• Brief
Filter this data down to the lines that hold "under", and copy them.

• Task data
== == ==

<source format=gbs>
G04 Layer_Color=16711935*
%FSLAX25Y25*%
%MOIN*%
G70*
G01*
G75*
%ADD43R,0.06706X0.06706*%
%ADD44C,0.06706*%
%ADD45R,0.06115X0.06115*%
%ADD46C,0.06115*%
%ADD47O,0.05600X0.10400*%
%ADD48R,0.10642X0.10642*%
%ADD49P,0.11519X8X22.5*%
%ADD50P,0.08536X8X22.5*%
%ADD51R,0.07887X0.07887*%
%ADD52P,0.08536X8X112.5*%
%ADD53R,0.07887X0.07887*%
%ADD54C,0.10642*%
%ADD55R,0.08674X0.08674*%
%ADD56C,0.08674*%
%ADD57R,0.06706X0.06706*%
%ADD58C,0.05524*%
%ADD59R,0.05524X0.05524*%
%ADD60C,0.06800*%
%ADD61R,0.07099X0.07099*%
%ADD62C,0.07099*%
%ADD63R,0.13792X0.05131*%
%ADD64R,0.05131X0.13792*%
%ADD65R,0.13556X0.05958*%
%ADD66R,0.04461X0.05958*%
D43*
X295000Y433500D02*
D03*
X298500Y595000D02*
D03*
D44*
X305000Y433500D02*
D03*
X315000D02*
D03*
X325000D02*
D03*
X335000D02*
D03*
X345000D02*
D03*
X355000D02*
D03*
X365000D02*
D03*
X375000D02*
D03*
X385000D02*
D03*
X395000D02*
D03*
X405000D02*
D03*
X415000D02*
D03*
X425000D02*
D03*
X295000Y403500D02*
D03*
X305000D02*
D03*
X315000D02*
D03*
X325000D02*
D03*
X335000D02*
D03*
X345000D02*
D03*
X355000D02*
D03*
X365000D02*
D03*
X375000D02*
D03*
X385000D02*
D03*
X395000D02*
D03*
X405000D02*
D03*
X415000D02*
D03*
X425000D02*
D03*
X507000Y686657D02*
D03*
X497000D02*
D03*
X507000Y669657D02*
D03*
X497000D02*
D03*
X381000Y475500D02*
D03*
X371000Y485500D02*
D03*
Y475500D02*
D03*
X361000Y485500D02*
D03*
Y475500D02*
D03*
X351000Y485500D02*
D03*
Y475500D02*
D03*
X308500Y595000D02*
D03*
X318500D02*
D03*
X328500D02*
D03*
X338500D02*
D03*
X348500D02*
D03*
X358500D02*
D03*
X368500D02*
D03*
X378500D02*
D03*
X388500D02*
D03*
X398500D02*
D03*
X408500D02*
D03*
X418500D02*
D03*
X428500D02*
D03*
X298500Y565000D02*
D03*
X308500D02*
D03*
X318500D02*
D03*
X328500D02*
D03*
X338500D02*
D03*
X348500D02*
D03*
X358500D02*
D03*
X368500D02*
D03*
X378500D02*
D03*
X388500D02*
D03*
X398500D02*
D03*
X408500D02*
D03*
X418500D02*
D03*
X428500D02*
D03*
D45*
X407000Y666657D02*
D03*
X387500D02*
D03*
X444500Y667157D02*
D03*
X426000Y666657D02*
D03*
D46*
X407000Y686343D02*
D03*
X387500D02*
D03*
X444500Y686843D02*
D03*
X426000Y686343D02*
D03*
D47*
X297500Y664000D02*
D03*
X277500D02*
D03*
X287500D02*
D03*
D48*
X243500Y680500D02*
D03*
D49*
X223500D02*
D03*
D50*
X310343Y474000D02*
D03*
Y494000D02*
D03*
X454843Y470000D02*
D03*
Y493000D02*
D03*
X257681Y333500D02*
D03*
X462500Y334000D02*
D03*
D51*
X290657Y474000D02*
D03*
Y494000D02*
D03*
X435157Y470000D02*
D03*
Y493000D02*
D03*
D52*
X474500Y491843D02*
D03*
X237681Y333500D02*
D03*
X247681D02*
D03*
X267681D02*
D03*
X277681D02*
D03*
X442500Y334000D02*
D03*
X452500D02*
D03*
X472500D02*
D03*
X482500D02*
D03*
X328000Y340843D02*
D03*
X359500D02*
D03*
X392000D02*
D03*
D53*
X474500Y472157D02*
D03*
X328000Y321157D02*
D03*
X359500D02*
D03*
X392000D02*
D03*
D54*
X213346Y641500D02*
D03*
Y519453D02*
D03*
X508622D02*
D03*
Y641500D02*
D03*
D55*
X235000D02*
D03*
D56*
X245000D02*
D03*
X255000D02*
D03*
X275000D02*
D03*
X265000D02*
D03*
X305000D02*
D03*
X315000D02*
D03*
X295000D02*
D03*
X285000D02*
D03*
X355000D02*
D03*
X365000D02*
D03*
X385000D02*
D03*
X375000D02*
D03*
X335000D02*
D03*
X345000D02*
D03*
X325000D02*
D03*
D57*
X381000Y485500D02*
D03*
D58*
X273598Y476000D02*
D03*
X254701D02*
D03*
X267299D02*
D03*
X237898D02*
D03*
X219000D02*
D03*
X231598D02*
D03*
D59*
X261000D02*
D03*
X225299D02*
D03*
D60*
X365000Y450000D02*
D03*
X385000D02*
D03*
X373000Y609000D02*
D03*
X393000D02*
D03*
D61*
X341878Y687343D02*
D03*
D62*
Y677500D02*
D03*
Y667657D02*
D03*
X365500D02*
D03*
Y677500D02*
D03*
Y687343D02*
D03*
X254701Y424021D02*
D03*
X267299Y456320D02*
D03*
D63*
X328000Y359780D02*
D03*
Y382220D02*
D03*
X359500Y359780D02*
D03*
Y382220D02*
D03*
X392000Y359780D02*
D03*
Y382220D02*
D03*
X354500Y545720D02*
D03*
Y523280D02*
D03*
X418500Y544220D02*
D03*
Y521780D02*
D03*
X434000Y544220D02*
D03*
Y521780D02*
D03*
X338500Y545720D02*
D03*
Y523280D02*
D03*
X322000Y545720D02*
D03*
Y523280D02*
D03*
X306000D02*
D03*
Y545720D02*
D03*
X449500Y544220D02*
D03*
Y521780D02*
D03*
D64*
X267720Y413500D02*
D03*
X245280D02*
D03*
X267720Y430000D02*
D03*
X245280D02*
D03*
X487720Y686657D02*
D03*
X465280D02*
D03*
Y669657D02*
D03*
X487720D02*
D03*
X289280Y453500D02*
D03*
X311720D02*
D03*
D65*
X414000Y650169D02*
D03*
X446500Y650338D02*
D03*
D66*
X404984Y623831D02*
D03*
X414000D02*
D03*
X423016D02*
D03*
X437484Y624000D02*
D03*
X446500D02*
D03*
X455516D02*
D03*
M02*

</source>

== == ==

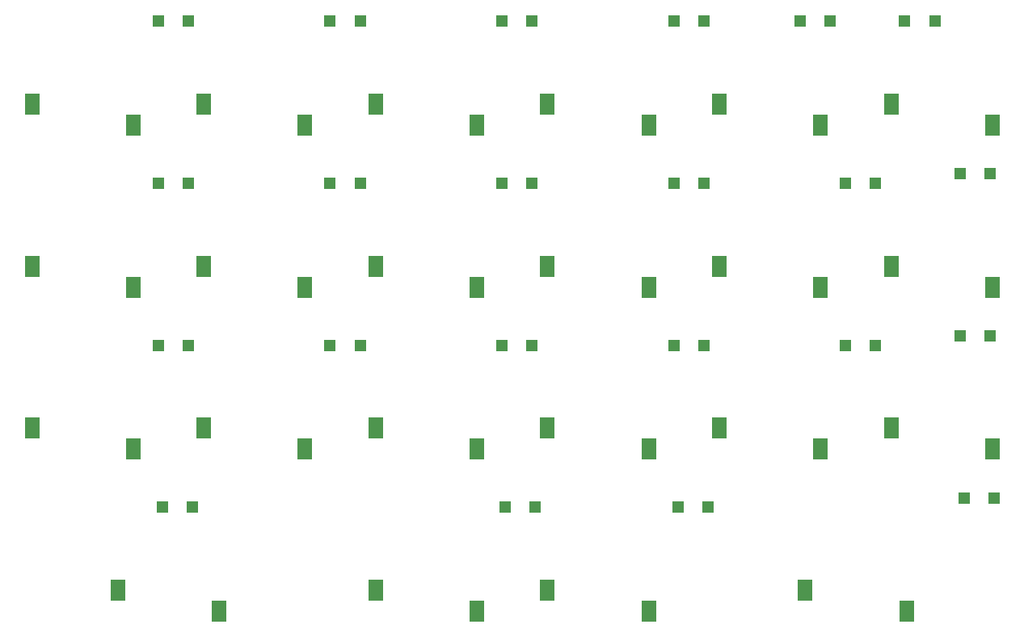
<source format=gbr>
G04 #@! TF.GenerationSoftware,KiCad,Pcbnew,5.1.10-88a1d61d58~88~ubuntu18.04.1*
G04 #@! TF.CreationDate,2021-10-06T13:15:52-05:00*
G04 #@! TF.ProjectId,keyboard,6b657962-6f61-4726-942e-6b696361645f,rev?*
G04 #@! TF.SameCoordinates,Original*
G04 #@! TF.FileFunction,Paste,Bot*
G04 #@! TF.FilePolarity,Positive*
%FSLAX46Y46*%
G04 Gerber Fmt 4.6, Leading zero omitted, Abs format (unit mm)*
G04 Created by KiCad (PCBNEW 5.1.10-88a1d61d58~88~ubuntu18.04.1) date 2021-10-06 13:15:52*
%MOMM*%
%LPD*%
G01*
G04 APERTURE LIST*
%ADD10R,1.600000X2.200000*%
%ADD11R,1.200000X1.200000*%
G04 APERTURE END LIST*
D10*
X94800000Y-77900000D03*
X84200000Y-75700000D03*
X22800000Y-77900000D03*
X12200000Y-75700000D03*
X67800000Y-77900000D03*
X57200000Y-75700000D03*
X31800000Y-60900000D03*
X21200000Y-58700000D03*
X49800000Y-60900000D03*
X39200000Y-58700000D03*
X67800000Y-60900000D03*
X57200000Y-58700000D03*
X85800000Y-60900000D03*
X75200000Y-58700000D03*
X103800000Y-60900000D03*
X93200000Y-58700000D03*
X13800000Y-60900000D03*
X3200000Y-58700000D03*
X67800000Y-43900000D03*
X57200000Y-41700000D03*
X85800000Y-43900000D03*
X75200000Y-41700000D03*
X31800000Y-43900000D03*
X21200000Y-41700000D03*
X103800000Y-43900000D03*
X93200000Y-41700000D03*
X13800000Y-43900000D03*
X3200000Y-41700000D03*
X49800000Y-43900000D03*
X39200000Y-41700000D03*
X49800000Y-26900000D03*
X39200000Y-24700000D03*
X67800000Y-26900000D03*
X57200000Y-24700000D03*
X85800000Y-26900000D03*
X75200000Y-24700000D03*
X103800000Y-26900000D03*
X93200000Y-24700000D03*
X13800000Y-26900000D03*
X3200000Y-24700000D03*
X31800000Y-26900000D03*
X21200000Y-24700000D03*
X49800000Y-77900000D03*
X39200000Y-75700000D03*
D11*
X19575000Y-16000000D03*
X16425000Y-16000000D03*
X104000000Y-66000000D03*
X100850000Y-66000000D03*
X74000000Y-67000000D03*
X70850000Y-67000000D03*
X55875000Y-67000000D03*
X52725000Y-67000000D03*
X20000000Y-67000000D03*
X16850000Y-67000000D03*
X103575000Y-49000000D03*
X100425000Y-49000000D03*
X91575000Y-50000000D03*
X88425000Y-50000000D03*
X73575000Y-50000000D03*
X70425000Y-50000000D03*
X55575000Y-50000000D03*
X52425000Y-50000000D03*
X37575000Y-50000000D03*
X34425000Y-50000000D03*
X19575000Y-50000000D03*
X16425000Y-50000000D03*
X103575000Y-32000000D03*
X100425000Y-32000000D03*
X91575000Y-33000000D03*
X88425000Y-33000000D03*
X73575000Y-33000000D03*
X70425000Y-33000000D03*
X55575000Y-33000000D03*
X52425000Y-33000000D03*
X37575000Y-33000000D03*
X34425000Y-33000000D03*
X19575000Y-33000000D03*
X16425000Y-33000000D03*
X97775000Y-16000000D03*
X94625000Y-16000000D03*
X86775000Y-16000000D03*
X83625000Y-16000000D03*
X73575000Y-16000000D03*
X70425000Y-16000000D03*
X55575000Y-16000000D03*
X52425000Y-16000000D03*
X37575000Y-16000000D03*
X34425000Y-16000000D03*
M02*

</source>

== == ==

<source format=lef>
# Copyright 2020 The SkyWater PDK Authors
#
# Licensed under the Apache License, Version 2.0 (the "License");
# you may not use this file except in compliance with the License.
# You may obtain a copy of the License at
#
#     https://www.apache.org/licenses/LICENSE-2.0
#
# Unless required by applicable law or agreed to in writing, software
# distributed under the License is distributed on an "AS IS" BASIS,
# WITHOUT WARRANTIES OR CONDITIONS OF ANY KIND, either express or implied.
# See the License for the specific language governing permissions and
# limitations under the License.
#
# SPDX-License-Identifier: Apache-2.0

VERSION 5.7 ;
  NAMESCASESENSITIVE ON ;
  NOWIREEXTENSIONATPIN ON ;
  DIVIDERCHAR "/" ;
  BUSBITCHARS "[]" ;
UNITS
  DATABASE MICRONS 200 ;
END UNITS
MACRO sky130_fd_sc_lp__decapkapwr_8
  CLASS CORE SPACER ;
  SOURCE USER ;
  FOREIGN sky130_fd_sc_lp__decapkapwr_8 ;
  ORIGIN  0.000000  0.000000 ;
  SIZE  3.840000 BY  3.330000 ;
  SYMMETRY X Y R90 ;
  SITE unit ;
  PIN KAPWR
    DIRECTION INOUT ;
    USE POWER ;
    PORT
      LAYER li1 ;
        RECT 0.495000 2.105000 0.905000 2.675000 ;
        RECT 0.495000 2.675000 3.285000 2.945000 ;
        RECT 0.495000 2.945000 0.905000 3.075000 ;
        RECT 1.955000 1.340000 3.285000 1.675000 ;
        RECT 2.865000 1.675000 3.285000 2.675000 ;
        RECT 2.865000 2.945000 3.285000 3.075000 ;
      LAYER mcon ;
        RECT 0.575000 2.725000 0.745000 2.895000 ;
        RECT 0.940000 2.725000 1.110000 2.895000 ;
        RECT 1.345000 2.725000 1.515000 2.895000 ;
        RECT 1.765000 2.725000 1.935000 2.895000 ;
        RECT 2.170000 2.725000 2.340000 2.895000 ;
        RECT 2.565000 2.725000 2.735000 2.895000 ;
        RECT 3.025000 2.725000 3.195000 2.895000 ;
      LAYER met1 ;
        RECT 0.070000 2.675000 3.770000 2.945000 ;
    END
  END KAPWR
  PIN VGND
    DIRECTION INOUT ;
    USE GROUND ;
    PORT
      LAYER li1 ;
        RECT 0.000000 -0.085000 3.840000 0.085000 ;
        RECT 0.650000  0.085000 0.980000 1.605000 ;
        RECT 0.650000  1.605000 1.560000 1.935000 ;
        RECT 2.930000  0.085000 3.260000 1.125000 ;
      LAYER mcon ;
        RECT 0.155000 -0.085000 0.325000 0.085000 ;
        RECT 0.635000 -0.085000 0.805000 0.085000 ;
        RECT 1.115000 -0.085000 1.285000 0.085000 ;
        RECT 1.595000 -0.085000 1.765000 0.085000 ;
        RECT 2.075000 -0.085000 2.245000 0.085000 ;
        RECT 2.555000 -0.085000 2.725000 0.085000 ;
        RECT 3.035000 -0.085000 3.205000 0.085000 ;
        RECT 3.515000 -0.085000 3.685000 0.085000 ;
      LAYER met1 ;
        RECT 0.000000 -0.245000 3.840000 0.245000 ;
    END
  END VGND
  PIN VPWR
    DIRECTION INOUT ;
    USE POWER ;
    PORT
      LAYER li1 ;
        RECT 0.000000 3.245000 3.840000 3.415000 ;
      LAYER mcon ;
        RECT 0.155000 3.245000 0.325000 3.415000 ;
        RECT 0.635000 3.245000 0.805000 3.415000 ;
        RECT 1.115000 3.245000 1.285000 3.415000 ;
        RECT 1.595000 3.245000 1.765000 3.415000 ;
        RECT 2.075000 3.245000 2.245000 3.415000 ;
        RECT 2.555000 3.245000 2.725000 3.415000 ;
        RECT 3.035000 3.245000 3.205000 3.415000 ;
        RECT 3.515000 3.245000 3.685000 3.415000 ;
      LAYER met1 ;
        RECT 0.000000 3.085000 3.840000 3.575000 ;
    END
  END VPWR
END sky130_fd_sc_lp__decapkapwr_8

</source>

== == ==

• Answer to this problem
# Licensed under the Apache License, Version 2.0 (the "License");
# distributed under the License is distributed on an "AS IS" BASIS,
# limitations under the License.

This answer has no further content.